— Task to carry out —
Reproduce every one of the entries below line for line, keeping each field name and value unchanged.

BEGIN Excerpted data

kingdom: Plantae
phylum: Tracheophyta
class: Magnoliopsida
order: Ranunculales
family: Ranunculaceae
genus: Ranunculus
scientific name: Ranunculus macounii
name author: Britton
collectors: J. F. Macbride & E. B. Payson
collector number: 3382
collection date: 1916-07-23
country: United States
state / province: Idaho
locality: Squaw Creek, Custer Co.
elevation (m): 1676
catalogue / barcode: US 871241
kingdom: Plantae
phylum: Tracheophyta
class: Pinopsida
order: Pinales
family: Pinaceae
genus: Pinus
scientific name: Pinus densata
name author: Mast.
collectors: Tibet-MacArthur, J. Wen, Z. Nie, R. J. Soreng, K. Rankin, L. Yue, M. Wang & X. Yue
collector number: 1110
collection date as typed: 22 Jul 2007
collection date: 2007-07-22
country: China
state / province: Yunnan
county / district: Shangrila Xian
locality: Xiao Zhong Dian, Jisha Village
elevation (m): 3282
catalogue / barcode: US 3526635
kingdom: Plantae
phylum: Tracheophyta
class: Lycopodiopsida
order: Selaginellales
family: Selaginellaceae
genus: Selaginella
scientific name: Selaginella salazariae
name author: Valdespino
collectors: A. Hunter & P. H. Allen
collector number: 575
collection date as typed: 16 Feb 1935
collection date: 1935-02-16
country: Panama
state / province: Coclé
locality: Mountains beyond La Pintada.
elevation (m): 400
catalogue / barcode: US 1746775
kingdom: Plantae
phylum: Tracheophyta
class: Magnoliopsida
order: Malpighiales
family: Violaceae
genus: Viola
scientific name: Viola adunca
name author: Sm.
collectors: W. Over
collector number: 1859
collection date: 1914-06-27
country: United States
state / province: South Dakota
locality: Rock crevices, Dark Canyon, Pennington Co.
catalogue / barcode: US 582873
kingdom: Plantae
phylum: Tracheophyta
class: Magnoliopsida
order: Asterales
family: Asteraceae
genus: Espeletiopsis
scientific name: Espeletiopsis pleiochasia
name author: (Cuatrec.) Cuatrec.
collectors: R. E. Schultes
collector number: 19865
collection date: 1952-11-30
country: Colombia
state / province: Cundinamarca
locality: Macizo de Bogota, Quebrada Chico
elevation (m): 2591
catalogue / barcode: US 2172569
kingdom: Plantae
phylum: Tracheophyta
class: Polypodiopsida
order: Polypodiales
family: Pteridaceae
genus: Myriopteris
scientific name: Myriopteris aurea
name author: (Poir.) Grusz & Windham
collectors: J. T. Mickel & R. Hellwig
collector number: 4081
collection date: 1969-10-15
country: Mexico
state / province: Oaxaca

END Excerpted data

— Solution to the problem —
kingdom: Plantae
phylum: Tracheophyta
class: Magnoliopsida
order: Ranunculales
family: Ranunculaceae
genus: Ranunculus
scientific name: Ranunculus macounii
name author: Britton
collectors: J. F. Macbride & E. B. Payson
collector number: 3382
collection date: 1916-07-23
country: United States
state / province: Idaho
locality: Squaw Creek, Custer Co.
elevation (m): 1676
catalogue / barcode: US 871241
kingdom: Plantae
phylum: Tracheophyta
class: Pinopsida
order: Pinales
family: Pinaceae
genus: Pinus
scientific name: Pinus densata
name author: Mast.
collectors: Tibet-MacArthur, J. Wen, Z. Nie, R. J. Soreng, K. Rankin, L. Yue, M. Wang & X. Yue
collector number: 1110
collection date as typed: 22 Jul 2007
collection date: 2007-07-22
country: China
state / province: Yunnan
county / district: Shangrila Xian
locality: Xiao Zhong Dian, Jisha Village
elevation (m): 3282
catalogue / barcode: US 3526635
kingdom: Plantae
phylum: Tracheophyta
class: Lycopodiopsida
order: Selaginellales
family: Selaginellaceae
genus: Selaginella
scientific name: Selaginella salazariae
name author: Valdespino
collectors: A. Hunter & P. H. Allen
collector number: 575
collection date as typed: 16 Feb 1935
collection date: 1935-02-16
country: Panama
state / province: Coclé
locality: Mountains beyond La Pintada.
elevation (m): 400
catalogue / barcode: US 1746775
kingdom: Plantae
phylum: Tracheophyta
class: Magnoliopsida
order: Malpighiales
family: Violaceae
genus: Viola
scientific name: Viola adunca
name author: Sm.
collectors: W. Over
collector number: 1859
collection date: 1914-06-27
country: United States
state / province: South Dakota
locality: Rock crevices, Dark Canyon, Pennington Co.
catalogue / barcode: US 582873
kingdom: Plantae
phylum: Tracheophyta
class: Magnoliopsida
order: Asterales
family: Asteraceae
genus: Espeletiopsis
scientific name: Espeletiopsis pleiochasia
name author: (Cuatrec.) Cuatrec.
collectors: R. E. Schultes
collector number: 19865
collection date: 1952-11-30
country: Colombia
state / province: Cundinamarca
locality: Macizo de Bogota, Quebrada Chico
elevation (m): 2591
catalogue / barcode: US 2172569
kingdom: Plantae
phylum: Tracheophyta
class: Polypodiopsida
order: Polypodiales
family: Pteridaceae
genus: Myriopteris
scientific name: Myriopteris aurea
name author: (Poir.) Grusz & Windham
collectors: J. T. Mickel & R. Hellwig
collector number: 4081
collection date: 1969-10-15
country: Mexico
state / province: Oaxaca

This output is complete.